A Gaza si è tutti prigionieri. Anche noi che ce ne sentiamo coinvolti, ma non abbiamo la forza di alcun ruolo. Lo sono i palestinesi e lo sono gli israeliani. Ed è forse questa prigionia, questo destino di guerra eterna, che potrebbe aiutare a scorgere il corridoio da imboccare per allontanarsi dalla dannata condizione. Vediamo le tre celle e proviamo a intravedere il corridoio.
Nella nostra cella di democratici occidentali diciamo cose diverse e ugualmente inutili. Diciamo che si può riconoscere uno Stato che non solo non esiste, ma se esistesse sarebbe in guerra civile. Ma diciamo anche che lo riconosceremmo se non ci fosse più Hamas, che è un nonsenso: è Israele che sta provando l’impossibile sradicamento armato, ma noi gli chiediamo di fermarsi. Siamo pronti a mandare aiuti umanitari, ma facciamo finta di non sapere che con quelli abbiamo lungamente fortificato il potere di Hamas sui gazawi, accrescendo il male.
Nella cella palestinese è chiaro a molti che il nemico dei gazawi è Hamas, che ne versa il sangue e ne umilia la vita pur di puntare alla cancellazione di Israele. Si parla di riconoscere lo Stato palestinese, ma ci si dimentica che Hamas non riconosce quello israeliano. Eppure Hamas ha gestito il pane e la vita dei gazawi – con la nostra e israeliana complicità – mentre l’alternativa neanche sarebbe stato un partito dell’Autorità palestinese che si distinse per corruzione. E se a qualcuno, in quel mondo, venisse in mente di negoziare con Israele (come avvenne in passato) sarebbe surclassato da estremisti più puri e più finanziati da chi punta alla guerra eterna. Oggi gli iraniani, meno smodatamente Paesi come il Qatar, ieri altri. Volere la Palestina libera “dal fiume al mare” significa volere guerra per il tempo a venire.
Nella cella israeliana la convivenza con il nemico che ti vuole cancellare, gestita anche con consapevole cinismo, è stata demolita il 7 ottobre 2023 per volontà di Hamas (ovvero iraniana).

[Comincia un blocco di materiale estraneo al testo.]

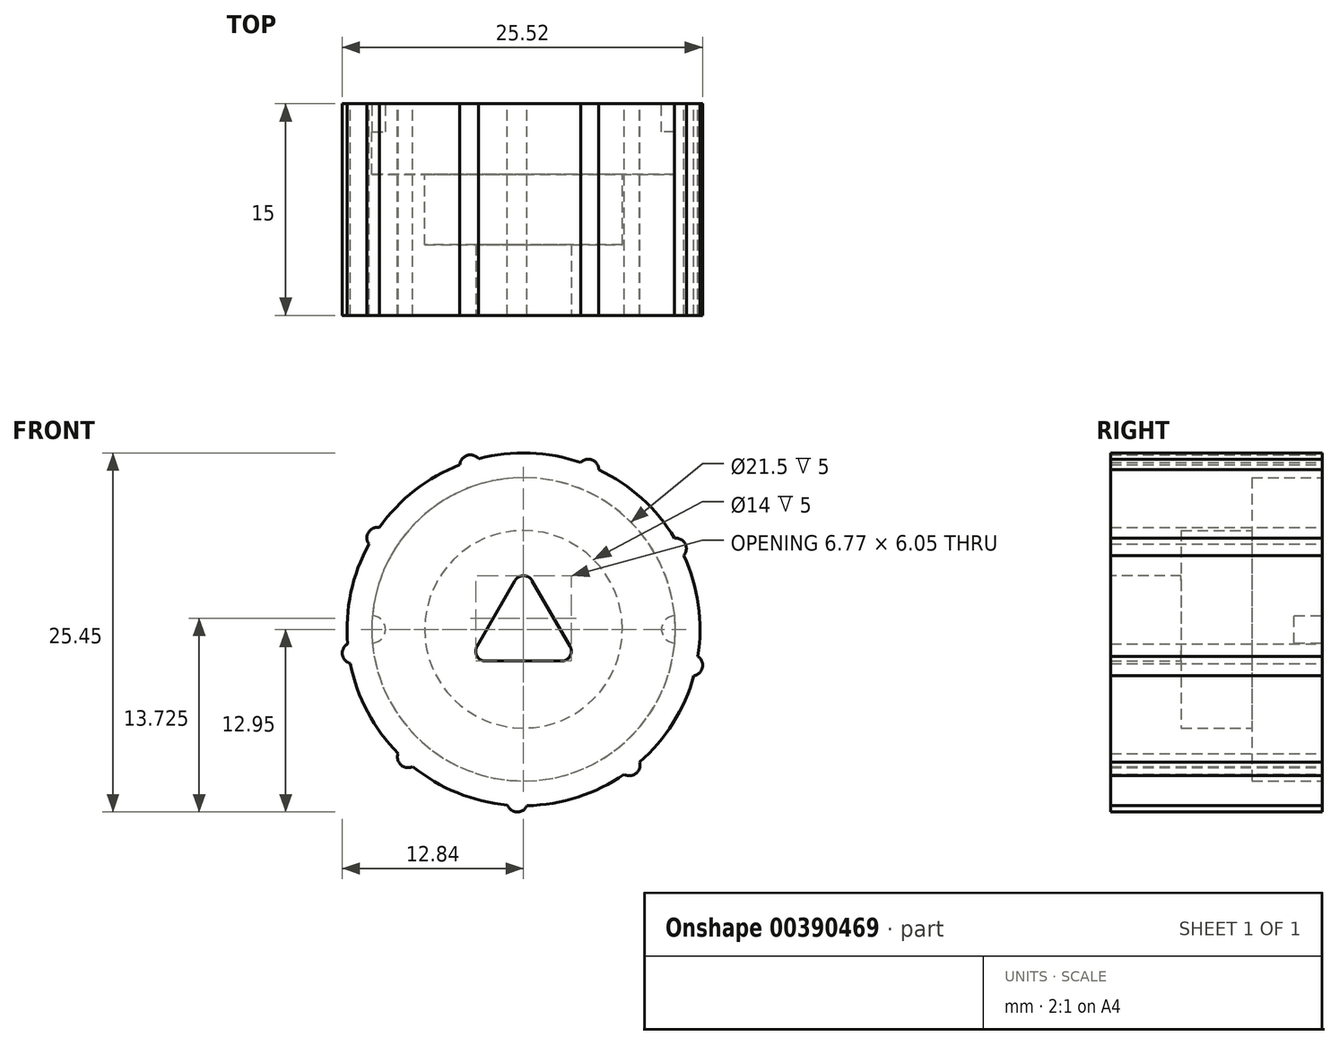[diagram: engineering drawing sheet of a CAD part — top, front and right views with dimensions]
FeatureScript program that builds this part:
annotation { "Feature Type Name" : "Feature", "Feature Type Description" : "" }
export const myFeature = defineFeature(function(context is Context, id is Id, definition is map)
    precondition{}
    {
        {
            var Q0;
            Q0=qCreatedBy(makeId("Front.planeOp"),FACE);
            var sketch = newSketch(context, id + "F0", { "sketchPlane" : qUnion([Q0])});
            skCircle(sketch, "E0", {"center": v(0, 0) * mm, "radius": 12.5 * mm});
            skCircle(sketch, "E1.cCircle", {"center": v(0, 0) * mm, "radius": 4.5 * mm, "construction": true});
            skLineSegment(sketch, "E1.0", {"start": v(0, 4.5) * mm, "end": v(3.9, -2.25) * mm});
            skLineSegment(sketch, "E1.1", {"start": v(3.9, -2.25) * mm, "end": v(-3.9, -2.25) * mm});
            skLineSegment(sketch, "E1.2", {"start": v(-3.9, -2.25) * mm, "end": v(0, 4.5) * mm});
            skSolve(sketch);
        }
        {
            var Q0;
            Q0=makeQuery(id+"F0.imprint","IMPRINT",FACE,{"disambiguationData":[TD([[makeQuery(id+"F0.imprint","IMPRINT",EDGE,{"derivedFrom":sQuery(id+"F0.wireOp",EDGE,"E0")}),1.0]])]});
            var Q1;
            Q1=sQuery(id+"F0.wireOp",EDGE,"E0");
            extrude(context, id + "F1", {"entities" : qUnion([Q0]), "surfaceEntities" : qUnion([Q1]), "depth" : 15 * mm});
        }
        {
            var Q0;
            Q0=makeQuery(id+"F1.opExtrude","CAP_FACE",FACE,{"disambiguationData":[OSD([sQuery(id+"F0.wireOp",EDGE,"E0"),sQuery(id+"F0.wireOp",EDGE,"E1.0"),sQuery(id+"F0.wireOp",EDGE,"E1.1"),sQuery(id+"F0.wireOp",EDGE,"E1.2")])],"isStart":true});
            var sketch = newSketch(context, id + "F2", { "sketchPlane" : qUnion([Q0])});
            skCircle(sketch, "E2", {"center": v(0, 0) * mm, "radius": 10.75 * mm});
            skSolve(sketch);
        }
        {
            var Q0;
            Q0=makeQuery(id+"F2.imprint","IMPRINT",FACE,{"disambiguationData":[TD([[makeQuery(id+"F2.imprint","IMPRINT",EDGE,{"derivedFrom":sQuery(id+"F2.wireOp",EDGE,"E2")}),1.0]])]});
            var Q1;
            Q1=sQuery(id+"F2.wireOp",EDGE,"E2");
            extrude(context, id + "F3", {"entities" : qUnion([Q0]), "operationType" : NewBodyOperationType.REMOVE, "surfaceEntities" : qUnion([Q1]), "oppositeDirection" : true, "depth" : 5 * mm});
        }
        {
            var Q0;
            Q0=makeQuery(id+"F3.boolean.opBoolean","COPY",FACE,{"derivedFrom":makeQuery(id+"F3.opExtrude","CAP_FACE",FACE,{"disambiguationData":[OSD([sQuery(id+"F0.wireOp",EDGE,"E1.0"),sQuery(id+"F0.wireOp",EDGE,"E1.1"),sQuery(id+"F0.wireOp",EDGE,"E1.2"),sQuery(id+"F2.wireOp",EDGE,"E2")])],"isStart":false})});
            var sketch = newSketch(context, id + "F4", { "sketchPlane" : qUnion([Q0])});
            skCircle(sketch, "E3", {"center": v(0, 0) * mm, "radius": 7 * mm});
            skSolve(sketch);
        }
        {
            var Q0;
            Q0 = qSketchRegion(id + "F4", true);
            extrude(context, id + "F5", {"entities" : qUnion([Q0]), "operationType" : NewBodyOperationType.REMOVE, "oppositeDirection" : true, "depth" : 5 * mm});
        }
        {
            var Q0;
            Q0=makeQuery(id+"F1.opExtrude","SWEPT_EDGE",EDGE,{"disambiguationData":[OSD([sQuery(id+"F0.wireOp",EDGE,"E1.0"),sQuery(id+"F0.wireOp",EDGE,"E1.2")])]});
            var Q1;
            Q1=makeQuery(id+"F1.opExtrude","SWEPT_EDGE",EDGE,{"disambiguationData":[OSD([sQuery(id+"F0.wireOp",EDGE,"E1.1"),sQuery(id+"F0.wireOp",EDGE,"E1.2")])]});
            var Q2;
            Q2=makeQuery(id+"F1.opExtrude","SWEPT_EDGE",EDGE,{"disambiguationData":[OSD([sQuery(id+"F0.wireOp",EDGE,"E1.0"),sQuery(id+"F0.wireOp",EDGE,"E1.1")])]});
            fillet(context, id + "F6", {"entities" : qUnion([Q0, Q1, Q2]), "radius" : 0.7 * mm, "tangentPropagation" : true, "allowEdgeOverflow" : false});
        }
        {
            var Q0;
            Q0=makeQuery(id+"F1.opExtrude","CAP_FACE",FACE,{"disambiguationData":[OSD([sQuery(id+"F0.wireOp",EDGE,"E0"),sQuery(id+"F0.wireOp",EDGE,"E1.0"),sQuery(id+"F0.wireOp",EDGE,"E1.1"),sQuery(id+"F0.wireOp",EDGE,"E1.2")])],"isStart":true});
            var sketch = newSketch(context, id + "F7", { "sketchPlane" : qUnion([Q0])});
            skCircle(sketch, "E4", {"center": v(-10.75, 0) * mm, "radius": 0.97 * mm});
            skCircle(sketch, "E5.1.0", {"center": v(10.75, 0) * mm, "radius": 0.97 * mm});
            skPoint(sketch, "E5.center", {"position": v(0, 0) * mm});
            skSolve(sketch);
        }
        {
            var Q0;
            {var subQ0=sQuery(id+"F7.wireOp",EDGE,"E4");var subQ1=makeQuery(id+"F3.boolean.opBoolean","COPY",EDGE,{"derivedFrom":makeQuery(id+"F3.opExtrude","CAP_EDGE",EDGE,{"disambiguationData":[OSD([sQuery(id+"F2.wireOp",EDGE,"E2")])],"isStart":true})});var subQ2=makeQuery(id+"F7.imprint","INTERSECT",VERTEX,{"disambiguationData":[OD(0.0)],"derivedFrom":[subQ1,subQ0]});Q0=makeQuery(id+"F7.imprint","IMPRINT",FACE,{"disambiguationData":[TD([[makeQuery(id+"F7.imprint","IMPRINT",EDGE,{"disambiguationData":[TD([[subQ2,-1.0]])],"derivedFrom":subQ0}),1.0]])]});}
            var Q1;
            {var subQ0=sQuery(id+"F7.wireOp",EDGE,"E5.1.0");var subQ1=makeQuery(id+"F3.boolean.opBoolean","COPY",EDGE,{"derivedFrom":makeQuery(id+"F3.opExtrude","CAP_EDGE",EDGE,{"disambiguationData":[OSD([sQuery(id+"F2.wireOp",EDGE,"E2")])],"isStart":true})});var subQ2=makeQuery(id+"F7.imprint","INTERSECT",VERTEX,{"disambiguationData":[OD(0.0)],"derivedFrom":[subQ1,subQ0]});Q1=makeQuery(id+"F7.imprint","IMPRINT",FACE,{"disambiguationData":[TD([[makeQuery(id+"F7.imprint","IMPRINT",EDGE,{"disambiguationData":[TD([[subQ2,1.0]])],"derivedFrom":subQ0}),1.0]])]});}
            extrude(context, id + "F8", {"entities" : qUnion([Q0, Q1]), "operationType" : NewBodyOperationType.ADD, "oppositeDirection" : true, "depth" : 2 * mm, "offsetDistance" : 25 * mm});
        }
        {
            var Q0;
            Q0=qCreatedBy(makeId("Front.planeOp"),FACE);
            var sketch = newSketch(context, id + "F9", { "sketchPlane" : qUnion([Q0])});
            skCircle(sketch, "E6", {"center": v(-10.34, 6.48) * mm, "radius": 0.75 * mm});
            skLineSegment(sketch, "E7", {"start": v(0, 14.1) * mm, "end": v(0, -18.46) * mm});
            skCircle(sketch, "E8.1.0", {"center": v(-12.09, -1.69) * mm, "radius": 0.75 * mm});
            skCircle(sketch, "E8.2.0", {"center": v(-8.18, -9.06) * mm, "radius": 0.75 * mm});
            skCircle(sketch, "E8.3.0", {"center": v(-0.44, -12.2) * mm, "radius": 0.75 * mm});
            skCircle(sketch, "E8.4.0", {"center": v(7.5, -9.62) * mm, "radius": 0.75 * mm});
            skCircle(sketch, "E8.5.0", {"center": v(11.93, -2.55) * mm, "radius": 0.75 * mm});
            skCircle(sketch, "E8.6.0", {"center": v(10.78, 5.72) * mm, "radius": 0.75 * mm});
            skCircle(sketch, "E8.7.0", {"center": v(4.58, 11.3) * mm, "radius": 0.75 * mm});
            skCircle(sketch, "E8.8.0", {"center": v(-3.76, 11.61) * mm, "radius": 0.75 * mm});
            skPoint(sketch, "E8.center", {"position": v(0, 0) * mm});
            skSolve(sketch);
        }
        {
            var Q0;
            Q0 = qSketchRegion(id + "F9", true);
            extrude(context, id + "F10", {"entities" : qUnion([Q0]), "operationType" : NewBodyOperationType.ADD, "depth" : 15 * mm});
        }
    });
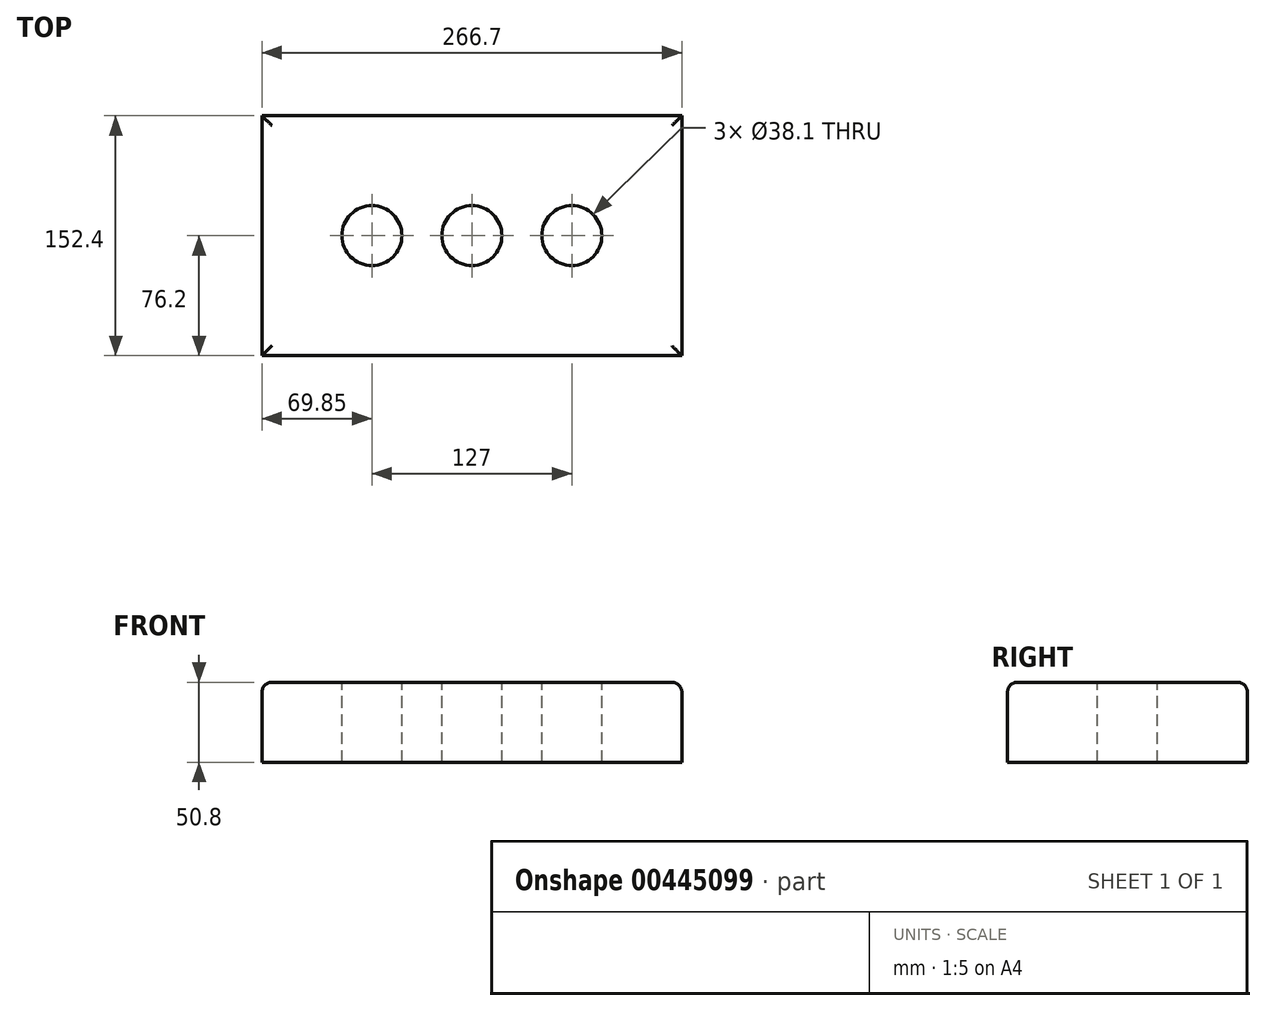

Vediamo tutti che l’agire di Netanyahu non può portare a nessun equilibrio e macchia Israele, i suoi amici (fra cui noi) e gli ebrei di colpe che peseranno nei decenni. Vediamo che la supremazia militare è battuta dalla capacità propagandistica di chi reclamizza la morte infantile e la fame. Sappiamo inorridire, ma non sappiamo indicare l’alternativa. E quando le pressioni internazionali frenano Israele ecco che spuntano le foto degli ostaggi torturati, pubblicate apposta perché la reazione sia ancora più cieca e feroce. Volere la grande Israele, dal fiume al mare, significa volere la guerra eterna. Come guerra fu in passato e come il governo ancora ieri ha promesso.
Quanto è buio il corridoio, neanche si sa se abbia uno sbocco. Però sappiamo che in quelle celle si può soltanto crepare. Ma… Ma Israele resta una democrazia e le cose al suo interno si muovono: militari che vedono il costo della carneficina, intelligence che non vede quale sia lo sbocco, cittadini che protestano, coscienze che si torcono. La consapevolezza che votare per partiti sempre più fanatici e misticamente bestemmiatori non sia l’orgoglio dell’identità, ma il suo snaturamento.
Nel mondo arabo che vuole crescere, il riconoscimento di Israele non è un problema: lo è neutralizzare gli sciiti iraniani (che non sono arabi) senza tirarsi addosso blasfeme accuse di blasfemia. Hamas è il nemico e volentieri cancellerebbero quelle schiere di sanguinari terroristi. L’esempio di Egitto e Giordania è più allettante. Qualche cosa si muove in Siria. In Libano sembra si siano decisi a reprimere Hezbollah.
In casa nostra accapigliarsi sul riconoscimento significa riconoscere di non contare niente, mentre le relazioni economiche e politiche potrebbero essere messe in sincrono con il bisogno di spezzare le catene dell’odio. Anche per evitare che maggiori spazi siano ripresi da un Putin perdente anche in quell’area.
Ci sono molte difficoltà, ma anche molte convenienze a imboccare il corridoio. Si potrebbe fare presto. Anche camminando con compagnie che non entusiasmano.